| |
| |
| |
Vastelavondviering 2
Blijkens de datering van de merkwaardige statuten op rijm van een zeker gilde van de Blauwe Schuit vond de uitvaardiging plaats ‘Opten rechten vastelavont’ (r. 282) van het jaar 1413. Daarmee wordt de tekst verbonden met de vastelavondviering, en we kunnen ons afvragen wat de plaats kan zijn die een tekst als BS inneemt bij zulk feestvermaak.

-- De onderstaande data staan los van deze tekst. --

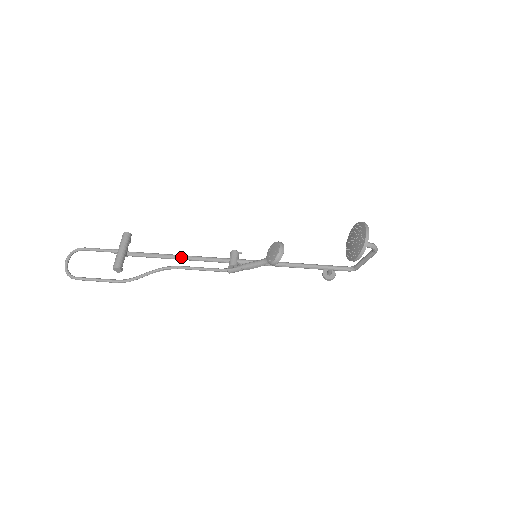
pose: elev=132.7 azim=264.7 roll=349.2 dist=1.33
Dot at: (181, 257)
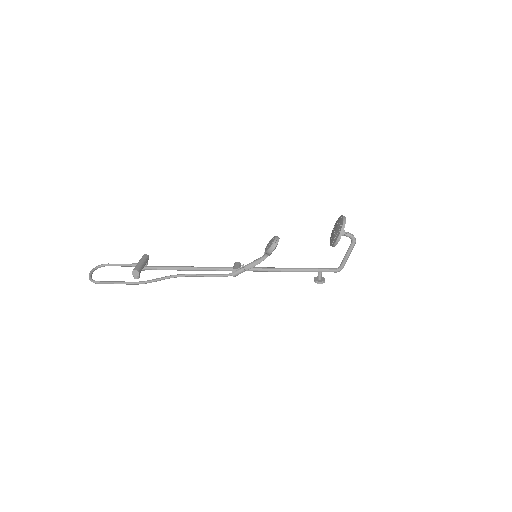
Dot at: (191, 267)
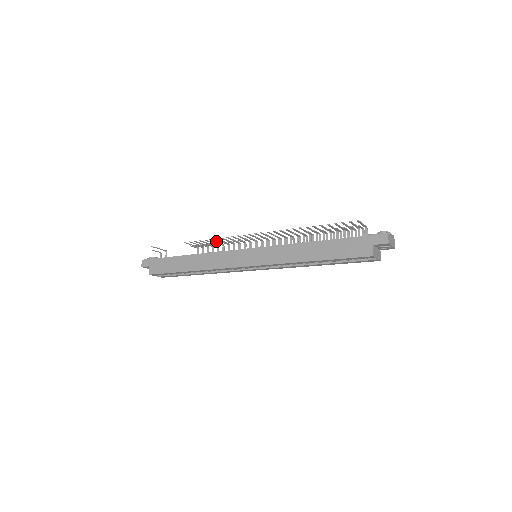
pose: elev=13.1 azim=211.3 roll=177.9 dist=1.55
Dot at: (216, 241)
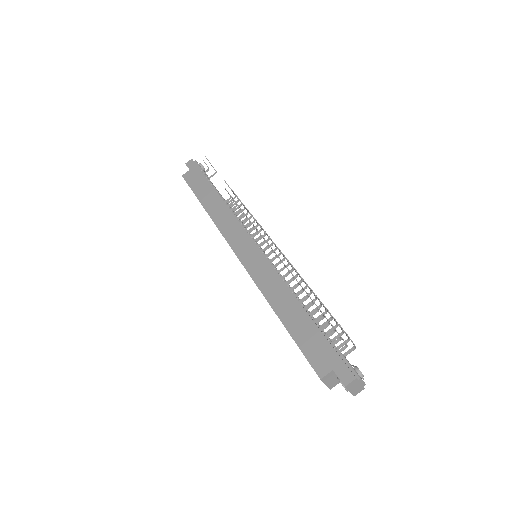
Dot at: occluded
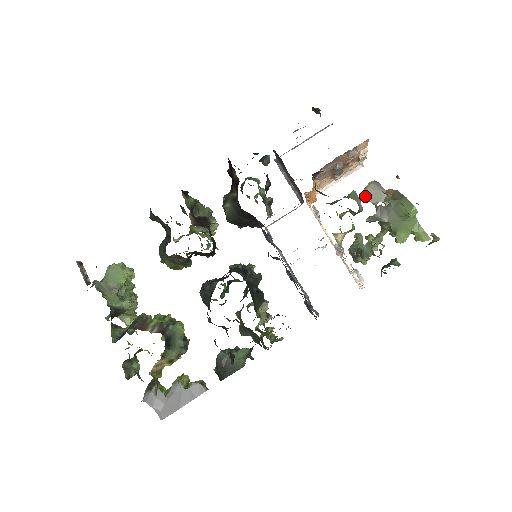
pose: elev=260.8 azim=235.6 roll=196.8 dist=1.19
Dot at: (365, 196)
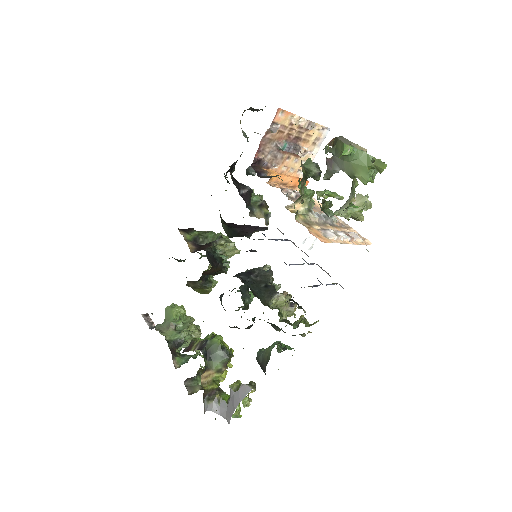
Dot at: occluded
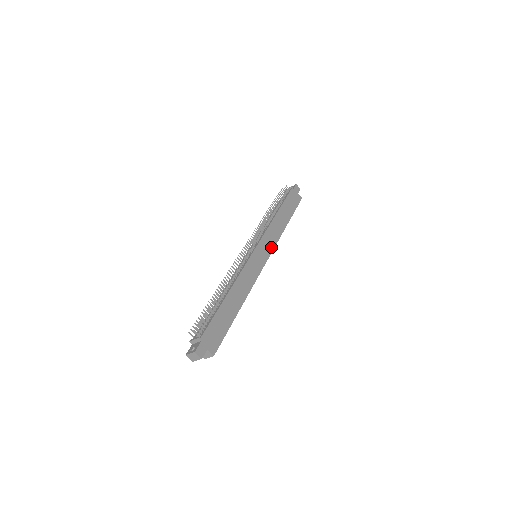
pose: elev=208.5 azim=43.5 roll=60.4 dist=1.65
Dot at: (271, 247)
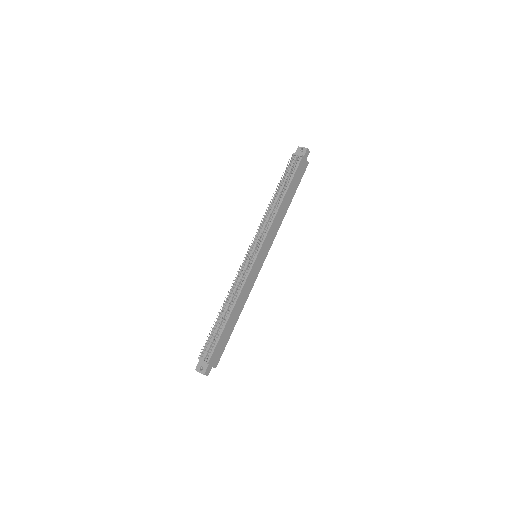
Dot at: (270, 243)
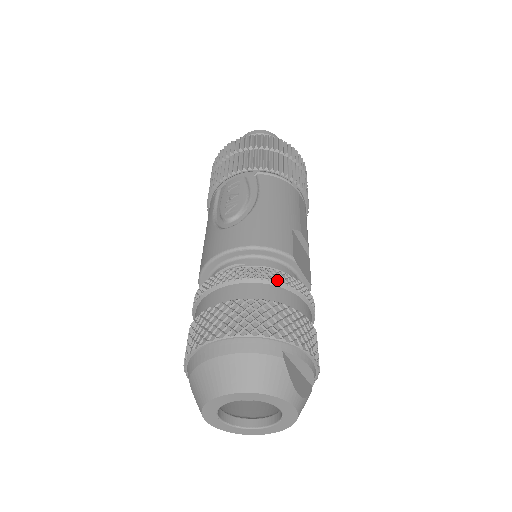
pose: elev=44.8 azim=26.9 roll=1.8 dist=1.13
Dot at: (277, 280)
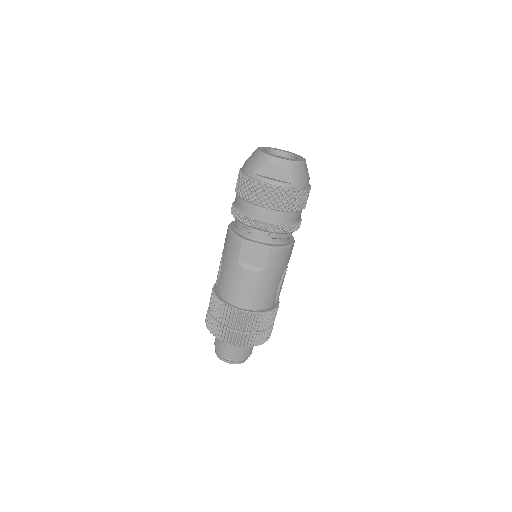
Dot at: occluded
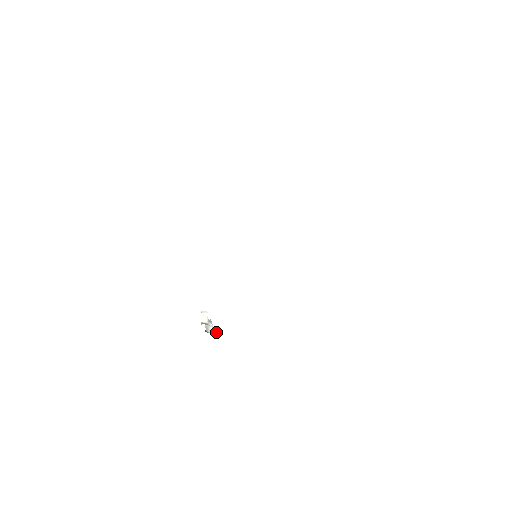
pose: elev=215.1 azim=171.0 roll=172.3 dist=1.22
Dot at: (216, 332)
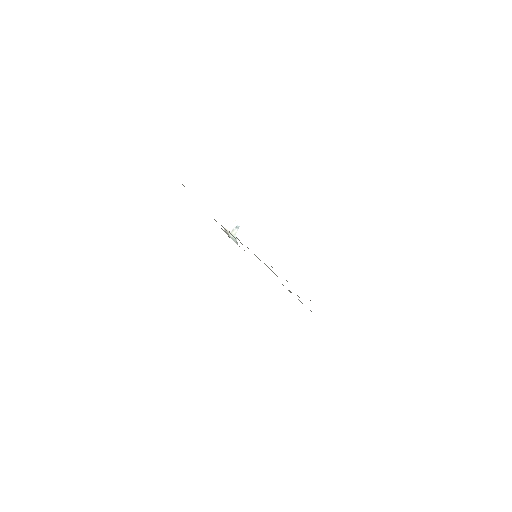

De middeleeuwse vastelavondviering (sinds de 17de eeuw spreekt men meer van carnaval) kon lopen van Sint Maarten (11 november) tot aan Pasen. In die periode liggen allerlei hoogtepunten, met eigen naamgeving en herkomst, die zowel naar organisatie als gebruik de kenmerken bevatten van wat zich in feite toespitst op de drie dagen voor Aswoensdag: de tijdelijke omkering van de bestaande verhoudingen in de samenleving en in elk organisme dat daarvan deel uitmaakt. Als zodanig is de vastelavond in de late middeleeuwen een verzamelaanduiding geworden voor nog in naam ten dele onderscheiden gewoonten en gebruiken, die elk afzonderlijk relaties onderhouden met de Germaanse en Klassieke overlevering alsook met ritueel en kalender van de Christelijke kerk.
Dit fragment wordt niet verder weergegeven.